Silverlight 4: Enterprise Powerhouse
Silverlight 4 introduces impressive capabilities that web applications can only dream of:
- ◆Webcam and Microphone Access: Native capture support.
- ◆Out-of-Browser (OOB) Execution: Installing web apps to the user's desktop with full trust permissions.
- ◆WCF Rich Internet Applications (RIA) Services: Simplifying multi-tier application architecture with direct binding between .NET backend entities and Silverlight clients.
- ◆Printing Support: Native enterprise reporting capabilities.
For developers inside the Microsoft ecosystem, Silverlight offers compile-time safety, C# execution in the browser via a lightweight CLR, and rich UI design using XAML.

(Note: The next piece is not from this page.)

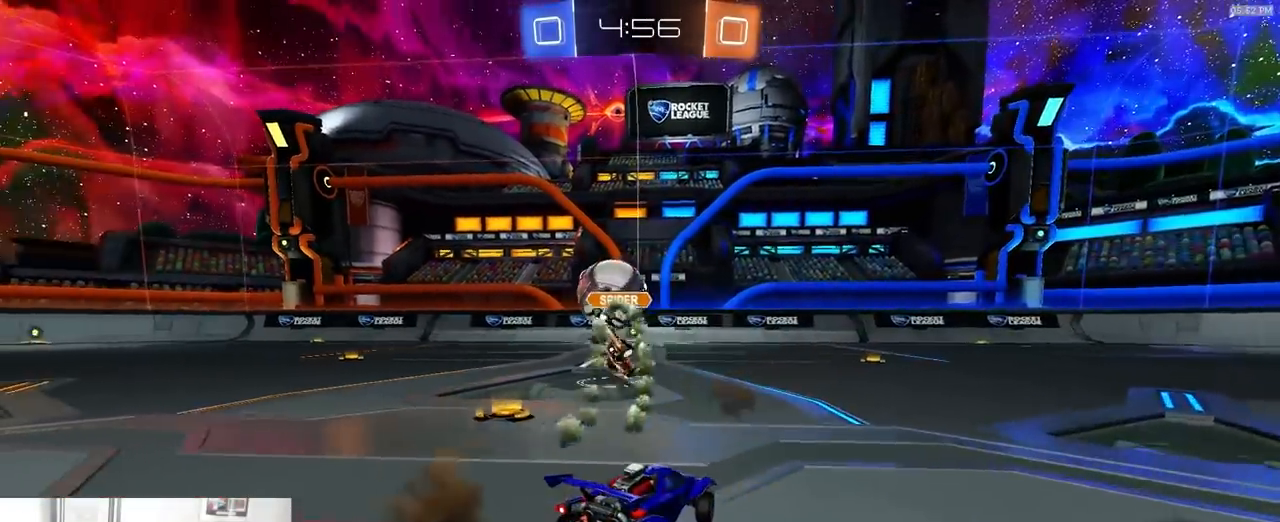
{"dt_ms": 500, "buttons": ["R2"], "left_stick": "right", "right_stick": "center", "events": [[33, "left_stick", "center"], [117, "left_stick", "right"], [183, "TRIANGLE", "down"], [317, "TRIANGLE", "up"], [317, "left_stick", "center"], [433, "left_stick", "right"]]}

The Emerging Challenger: HTML5
While Silverlight is powerful, HTML5 is gaining massive support from browser vendors (Mozilla, Google, Apple) who want to eliminate plugins entirely.
Key HTML5 features emerging in 2010:
- 1.The `<canvas>` tag: Allowing dynamic, scriptable rendering of 2D shapes and graphics via JavaScript.
- 2.Native Video and Audio:
<video>and<audio>tags that render directly without plugins. - 3.CSS3: Adding border-radius, gradients, and simple animations natively to CSS.
The Architectural Choice
If you are building an internal enterprise dashboard, reporting tool, or intranet app in 2010, Silverlight 4 is highly productive. But for public web applications, mobile compatibility is becoming a major risk. Silverlight does not run on smartphones, whereas HTML5 represents the open future of the web.